Considerando a sequência dos fatos - a posição do governo Bolsonaro parece ser a de condicionar uma proteção adicional de ecossistemas até 30% do território ao reconhecimento – nacional e internacional – de que os produtores rurais e outros entres – incluindo o próprio governo - podem receber tais pagamentos por serviços ambientais.

Em 3 de agosto, a Câmara dos Deputados aprovou o texto-base do projeto de lei 2.633/2020, que facilita a regularização fundiária de áreas invadidas em terras da União. Trata-se do chamado "PL da grilagem", que prevê anistiar invasores de terra que poderão, por simples declaração, incorporar às suas posses novas terras públicas que eles invadiram. A tendência é que, no Senado, seja aprovado o PL, possibilitando regularizar áreas públicas invadidas até 2014. Toda essa turma poderá, então, receber pagamento por serviços ambientais – o novo “crédito de carbono” – pela manutenção da floresta em áreas públicas que eles invadiram, ou pela recuperação das florestas que eles derrubaram e queimaram.

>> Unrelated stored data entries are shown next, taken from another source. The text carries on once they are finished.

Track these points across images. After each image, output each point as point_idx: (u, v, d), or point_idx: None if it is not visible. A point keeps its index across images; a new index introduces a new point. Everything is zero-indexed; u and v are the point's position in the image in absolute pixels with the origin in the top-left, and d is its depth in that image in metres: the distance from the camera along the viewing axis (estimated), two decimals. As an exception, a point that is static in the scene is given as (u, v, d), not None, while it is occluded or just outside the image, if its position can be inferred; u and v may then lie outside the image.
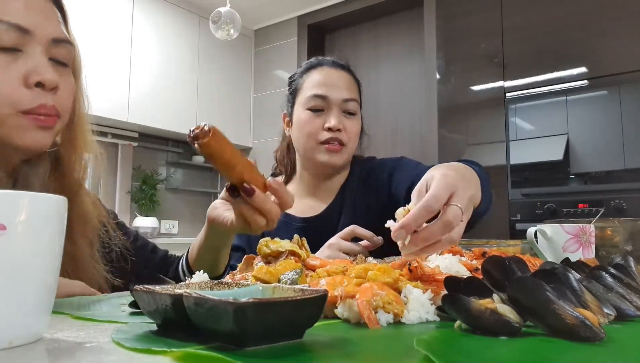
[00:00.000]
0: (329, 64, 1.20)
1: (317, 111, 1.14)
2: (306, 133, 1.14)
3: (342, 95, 1.14)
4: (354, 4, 3.42)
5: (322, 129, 1.13)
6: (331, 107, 1.14)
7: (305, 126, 1.14)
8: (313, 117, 1.14)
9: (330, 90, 1.14)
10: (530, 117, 2.58)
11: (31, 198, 0.38)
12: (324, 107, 1.14)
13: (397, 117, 3.26)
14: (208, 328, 0.37)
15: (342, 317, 0.48)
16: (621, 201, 2.25)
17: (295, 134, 1.19)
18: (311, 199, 1.23)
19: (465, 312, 0.41)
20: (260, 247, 0.68)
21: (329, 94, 1.14)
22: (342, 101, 1.14)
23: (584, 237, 0.86)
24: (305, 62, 1.26)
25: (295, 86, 1.22)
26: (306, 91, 1.17)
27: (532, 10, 2.57)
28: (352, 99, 1.16)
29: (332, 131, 1.12)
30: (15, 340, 0.37)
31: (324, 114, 1.14)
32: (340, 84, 1.16)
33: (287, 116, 1.24)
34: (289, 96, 1.24)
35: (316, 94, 1.14)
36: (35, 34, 0.66)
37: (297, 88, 1.20)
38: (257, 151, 3.88)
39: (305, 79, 1.19)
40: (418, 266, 0.55)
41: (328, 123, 1.12)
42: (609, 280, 0.52)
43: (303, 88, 1.18)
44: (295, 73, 1.25)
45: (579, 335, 0.37)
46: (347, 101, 1.15)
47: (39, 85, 0.66)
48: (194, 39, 3.55)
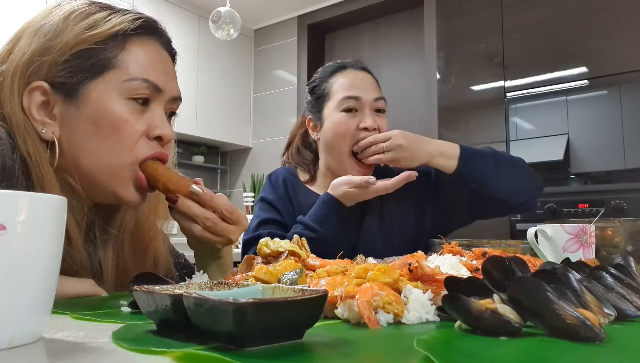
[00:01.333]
0: (353, 66, 1.25)
1: (351, 112, 1.18)
2: (341, 134, 1.17)
3: (372, 95, 1.20)
4: (354, 4, 3.41)
5: (357, 129, 1.17)
6: (364, 108, 1.18)
7: (341, 127, 1.18)
8: (348, 118, 1.18)
9: (361, 91, 1.19)
10: (531, 117, 2.58)
11: (31, 198, 0.38)
12: (358, 108, 1.18)
13: (397, 117, 3.26)
14: (208, 328, 0.36)
15: (342, 317, 0.48)
16: (621, 201, 2.25)
17: (327, 136, 1.21)
18: None
19: (466, 312, 0.41)
20: (260, 247, 0.68)
21: (361, 95, 1.18)
22: (373, 100, 1.20)
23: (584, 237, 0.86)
24: (326, 66, 1.29)
25: (321, 91, 1.24)
26: (337, 93, 1.20)
27: (532, 10, 2.57)
28: (381, 98, 1.22)
29: (368, 131, 1.17)
30: (15, 340, 0.37)
31: (358, 114, 1.18)
32: (368, 84, 1.21)
33: (312, 121, 1.26)
34: (312, 102, 1.26)
35: (349, 96, 1.18)
36: (164, 92, 0.74)
37: (325, 93, 1.23)
38: (257, 151, 3.88)
39: (333, 83, 1.23)
40: (418, 266, 0.55)
41: (364, 123, 1.17)
42: (609, 280, 0.52)
43: (333, 92, 1.21)
44: (315, 79, 1.28)
45: (580, 335, 0.37)
46: (378, 99, 1.20)
47: (158, 138, 0.73)
48: (193, 39, 3.55)
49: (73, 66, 0.68)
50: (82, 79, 0.68)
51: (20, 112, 0.67)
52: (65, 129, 0.69)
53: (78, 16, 0.70)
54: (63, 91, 0.68)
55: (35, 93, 0.68)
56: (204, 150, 3.86)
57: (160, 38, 0.77)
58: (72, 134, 0.69)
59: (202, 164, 3.83)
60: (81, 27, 0.69)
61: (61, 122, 0.69)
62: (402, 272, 0.55)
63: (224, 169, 4.07)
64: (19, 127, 0.67)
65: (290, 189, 1.25)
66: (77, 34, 0.68)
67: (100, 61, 0.69)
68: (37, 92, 0.68)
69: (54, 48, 0.68)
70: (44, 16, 0.71)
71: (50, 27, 0.69)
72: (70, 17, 0.69)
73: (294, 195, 1.24)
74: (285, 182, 1.26)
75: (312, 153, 1.30)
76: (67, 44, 0.68)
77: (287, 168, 1.31)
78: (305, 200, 1.21)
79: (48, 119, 0.69)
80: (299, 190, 1.25)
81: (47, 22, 0.69)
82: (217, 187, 4.07)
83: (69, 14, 0.70)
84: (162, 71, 0.74)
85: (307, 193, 1.24)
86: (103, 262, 0.76)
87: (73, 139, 0.69)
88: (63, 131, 0.69)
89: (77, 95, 0.68)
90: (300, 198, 1.23)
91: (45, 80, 0.68)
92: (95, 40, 0.69)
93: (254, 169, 3.80)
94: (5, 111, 0.67)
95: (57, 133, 0.68)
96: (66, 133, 0.69)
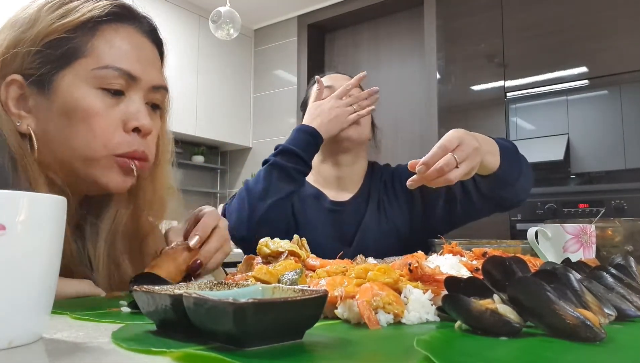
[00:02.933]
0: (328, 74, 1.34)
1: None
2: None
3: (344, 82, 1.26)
4: (354, 3, 3.41)
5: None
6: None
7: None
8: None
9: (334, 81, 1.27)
10: (531, 117, 2.58)
11: (30, 198, 0.38)
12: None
13: (397, 117, 3.26)
14: (208, 328, 0.36)
15: (342, 318, 0.48)
16: (622, 201, 2.25)
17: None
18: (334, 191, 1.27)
19: (466, 312, 0.41)
20: (260, 247, 0.68)
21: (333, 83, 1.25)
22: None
23: (584, 237, 0.86)
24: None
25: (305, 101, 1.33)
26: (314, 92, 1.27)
27: (532, 10, 2.57)
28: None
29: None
30: (15, 340, 0.37)
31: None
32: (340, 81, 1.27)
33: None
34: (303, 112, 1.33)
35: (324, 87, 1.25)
36: (140, 81, 0.69)
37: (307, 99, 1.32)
38: (257, 151, 3.88)
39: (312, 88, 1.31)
40: (418, 267, 0.55)
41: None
42: (609, 280, 0.52)
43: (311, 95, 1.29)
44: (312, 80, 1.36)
45: (580, 336, 0.37)
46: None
47: (136, 130, 0.69)
48: (193, 39, 3.55)
49: (44, 57, 0.66)
50: (52, 69, 0.66)
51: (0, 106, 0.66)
52: (39, 121, 0.67)
53: (51, 7, 0.68)
54: (34, 82, 0.67)
55: (12, 87, 0.67)
56: (204, 150, 3.86)
57: (138, 25, 0.74)
58: (46, 126, 0.67)
59: (202, 164, 3.83)
60: (53, 17, 0.67)
61: (36, 114, 0.67)
62: (402, 272, 0.55)
63: (224, 169, 4.07)
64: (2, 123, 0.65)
65: None
66: (49, 24, 0.67)
67: (69, 50, 0.67)
68: (13, 85, 0.67)
69: (26, 39, 0.66)
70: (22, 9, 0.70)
71: (24, 19, 0.68)
72: (44, 8, 0.68)
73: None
74: None
75: None
76: (39, 34, 0.66)
77: None
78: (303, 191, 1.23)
79: (24, 112, 0.67)
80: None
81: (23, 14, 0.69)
82: (217, 187, 4.07)
83: (43, 5, 0.68)
84: (137, 58, 0.70)
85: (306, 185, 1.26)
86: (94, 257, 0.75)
87: (47, 131, 0.67)
88: (37, 124, 0.67)
89: (48, 86, 0.67)
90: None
91: (20, 72, 0.67)
92: (66, 28, 0.67)
93: (254, 169, 3.80)
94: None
95: (32, 126, 0.67)
96: (40, 126, 0.67)
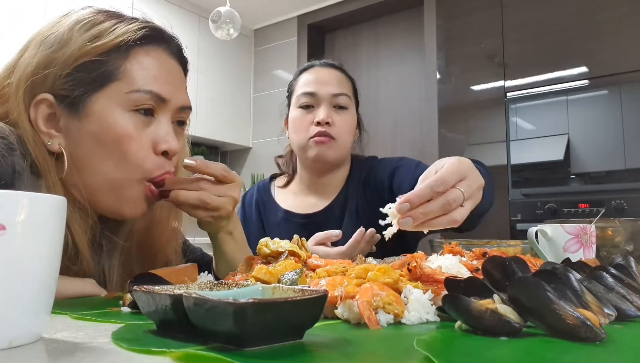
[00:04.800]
0: (319, 64, 1.25)
1: (308, 108, 1.19)
2: (297, 129, 1.19)
3: (330, 90, 1.18)
4: (354, 3, 3.41)
5: (312, 124, 1.17)
6: (320, 103, 1.18)
7: (296, 123, 1.19)
8: (304, 114, 1.18)
9: (319, 86, 1.18)
10: (531, 117, 2.58)
11: (31, 198, 0.38)
12: (314, 104, 1.18)
13: (397, 117, 3.26)
14: (208, 328, 0.36)
15: (342, 318, 0.48)
16: (622, 201, 2.24)
17: (290, 134, 1.24)
18: (312, 197, 1.27)
19: (466, 312, 0.41)
20: (260, 247, 0.68)
21: (317, 90, 1.18)
22: (332, 96, 1.18)
23: (584, 237, 0.86)
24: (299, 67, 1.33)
25: (290, 89, 1.28)
26: (297, 91, 1.22)
27: (532, 10, 2.57)
28: (342, 94, 1.19)
29: (321, 125, 1.15)
30: (15, 340, 0.37)
31: (314, 110, 1.18)
32: (329, 80, 1.20)
33: (286, 120, 1.29)
34: (287, 101, 1.30)
35: (305, 92, 1.19)
36: (169, 103, 0.72)
37: (291, 91, 1.26)
38: (257, 151, 3.88)
39: (298, 81, 1.24)
40: (417, 266, 0.55)
41: (317, 117, 1.16)
42: (609, 280, 0.52)
43: (295, 90, 1.23)
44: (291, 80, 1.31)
45: (580, 336, 0.37)
46: (337, 95, 1.19)
47: (165, 153, 0.71)
48: (193, 39, 3.55)
49: (76, 79, 0.67)
50: (85, 92, 0.67)
51: (28, 124, 0.66)
52: (70, 142, 0.68)
53: (83, 27, 0.68)
54: (67, 104, 0.67)
55: (42, 106, 0.67)
56: (204, 150, 3.85)
57: (167, 46, 0.76)
58: (77, 148, 0.68)
59: (202, 164, 3.83)
60: (85, 39, 0.67)
61: (66, 134, 0.68)
62: (402, 272, 0.55)
63: (224, 169, 4.06)
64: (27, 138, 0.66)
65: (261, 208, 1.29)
66: (81, 46, 0.67)
67: (103, 73, 0.68)
68: (43, 105, 0.67)
69: (58, 60, 0.67)
70: (51, 26, 0.70)
71: (55, 38, 0.68)
72: (75, 28, 0.68)
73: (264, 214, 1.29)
74: (258, 203, 1.31)
75: None
76: (71, 56, 0.67)
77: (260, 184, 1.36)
78: (274, 218, 1.26)
79: (54, 131, 0.68)
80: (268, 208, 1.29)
81: (52, 33, 0.69)
82: (217, 187, 4.07)
83: (75, 24, 0.68)
84: (166, 80, 0.72)
85: (275, 209, 1.27)
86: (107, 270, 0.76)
87: (77, 153, 0.68)
88: (68, 144, 0.68)
89: (79, 109, 0.67)
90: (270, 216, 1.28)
91: (50, 92, 0.67)
92: (99, 52, 0.68)
93: (254, 169, 3.80)
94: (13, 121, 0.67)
95: (63, 145, 0.67)
96: (70, 147, 0.68)
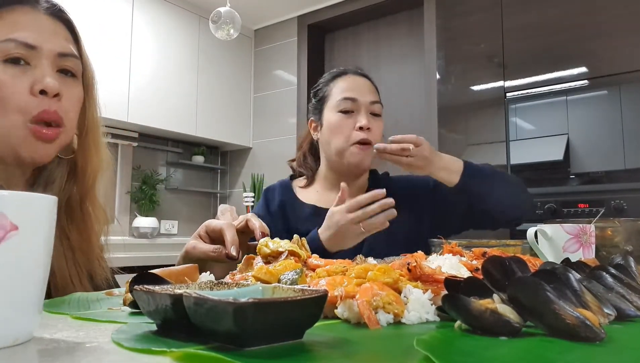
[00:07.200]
0: (353, 72, 1.33)
1: (348, 113, 1.25)
2: (339, 133, 1.24)
3: (369, 98, 1.26)
4: (354, 4, 3.41)
5: (354, 129, 1.23)
6: (360, 109, 1.25)
7: (338, 127, 1.25)
8: (344, 119, 1.25)
9: (358, 93, 1.26)
10: (531, 117, 2.58)
11: (40, 199, 0.39)
12: (354, 109, 1.25)
13: (397, 117, 3.25)
14: (208, 328, 0.36)
15: (342, 317, 0.48)
16: (621, 201, 2.25)
17: (325, 136, 1.28)
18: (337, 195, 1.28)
19: (466, 312, 0.41)
20: (260, 247, 0.68)
21: (358, 97, 1.25)
22: (370, 103, 1.26)
23: (584, 237, 0.86)
24: (330, 72, 1.38)
25: (322, 93, 1.32)
26: (336, 95, 1.27)
27: (532, 10, 2.57)
28: (377, 102, 1.29)
29: (363, 130, 1.22)
30: (20, 338, 0.38)
31: (354, 115, 1.25)
32: (365, 88, 1.28)
33: (314, 122, 1.34)
34: (315, 103, 1.34)
35: (346, 97, 1.25)
36: (41, 49, 0.75)
37: (326, 95, 1.31)
38: (257, 151, 3.88)
39: (333, 86, 1.30)
40: (417, 266, 0.55)
41: (359, 123, 1.23)
42: (609, 280, 0.52)
43: (332, 94, 1.29)
44: (319, 83, 1.36)
45: (579, 335, 0.37)
46: (374, 103, 1.27)
47: (43, 92, 0.74)
48: (193, 39, 3.55)
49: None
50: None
51: None
52: None
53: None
54: None
55: None
56: (204, 150, 3.86)
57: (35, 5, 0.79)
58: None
59: (202, 164, 3.83)
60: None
61: None
62: (402, 272, 0.55)
63: (224, 169, 4.06)
64: None
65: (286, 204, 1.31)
66: None
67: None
68: None
69: None
70: None
71: None
72: None
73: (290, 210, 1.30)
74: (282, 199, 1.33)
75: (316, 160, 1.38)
76: None
77: (283, 182, 1.39)
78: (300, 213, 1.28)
79: None
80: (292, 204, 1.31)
81: None
82: (217, 187, 4.07)
83: None
84: (34, 30, 0.76)
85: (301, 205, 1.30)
86: None
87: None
88: None
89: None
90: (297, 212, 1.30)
91: None
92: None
93: (254, 169, 3.80)
94: None
95: None
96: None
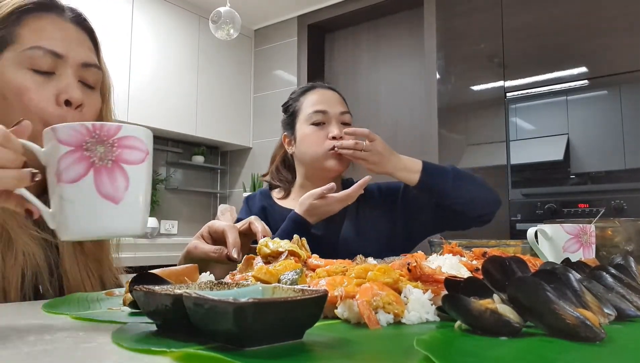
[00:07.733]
0: (321, 86, 1.39)
1: (319, 125, 1.31)
2: (313, 144, 1.30)
3: (338, 109, 1.33)
4: (354, 4, 3.41)
5: (327, 139, 1.29)
6: (331, 120, 1.31)
7: (312, 139, 1.31)
8: (317, 130, 1.31)
9: (328, 106, 1.32)
10: (531, 117, 2.58)
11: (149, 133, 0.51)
12: (325, 121, 1.32)
13: (397, 117, 3.26)
14: (208, 328, 0.36)
15: (342, 317, 0.48)
16: (622, 201, 2.25)
17: (300, 149, 1.34)
18: None
19: (466, 312, 0.41)
20: (260, 247, 0.68)
21: (327, 109, 1.31)
22: (340, 113, 1.32)
23: (584, 237, 0.86)
24: (298, 88, 1.45)
25: (293, 108, 1.39)
26: (307, 109, 1.33)
27: (532, 10, 2.57)
28: (347, 112, 1.35)
29: (336, 140, 1.28)
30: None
31: (325, 127, 1.31)
32: (334, 100, 1.35)
33: (287, 137, 1.39)
34: (287, 119, 1.41)
35: (317, 110, 1.31)
36: (67, 58, 0.76)
37: (297, 110, 1.38)
38: (257, 151, 3.88)
39: (303, 101, 1.36)
40: (417, 266, 0.55)
41: (331, 133, 1.30)
42: (609, 280, 0.52)
43: (303, 108, 1.35)
44: (289, 100, 1.43)
45: (579, 335, 0.37)
46: (343, 113, 1.33)
47: (67, 103, 0.75)
48: (193, 39, 3.55)
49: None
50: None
51: None
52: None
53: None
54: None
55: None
56: (204, 150, 3.86)
57: (60, 13, 0.81)
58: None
59: (202, 164, 3.83)
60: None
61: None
62: (402, 272, 0.55)
63: (224, 169, 4.06)
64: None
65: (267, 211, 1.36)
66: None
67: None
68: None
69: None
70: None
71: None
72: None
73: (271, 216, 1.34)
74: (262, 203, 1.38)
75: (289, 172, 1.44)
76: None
77: (261, 191, 1.45)
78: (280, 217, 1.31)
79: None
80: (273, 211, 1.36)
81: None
82: (217, 187, 4.07)
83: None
84: (61, 38, 0.77)
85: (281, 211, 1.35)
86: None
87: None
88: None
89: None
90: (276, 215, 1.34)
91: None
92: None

No entanto, o não cumprimento das metas de Biodiversidade e de Clima, pode implicar em retaliações à agricultura de exportação do Brasil. Sendo assim, a posição brasileira na COP 15 da Biodiversidade foi mais uma vez conservadora em relação à aceitação das mudanças propostas coletivamente no cenário internacional, e agressiva, considerando-se que o agronegócio brasileiro está na berlinda pelos danos ambientais que tem causado, especialmente à Amazônia. Há sinais de que o governo Bolsonaro está “esticando a corda”, está “pagando para ver” se empresas e governos vão aceitar as condições do país detentor da maior biodiversidade do planeta, e pagar, segundo os critérios do governo Bolsonaro, pelos serviços ambientais que o Brasil presta globalmente.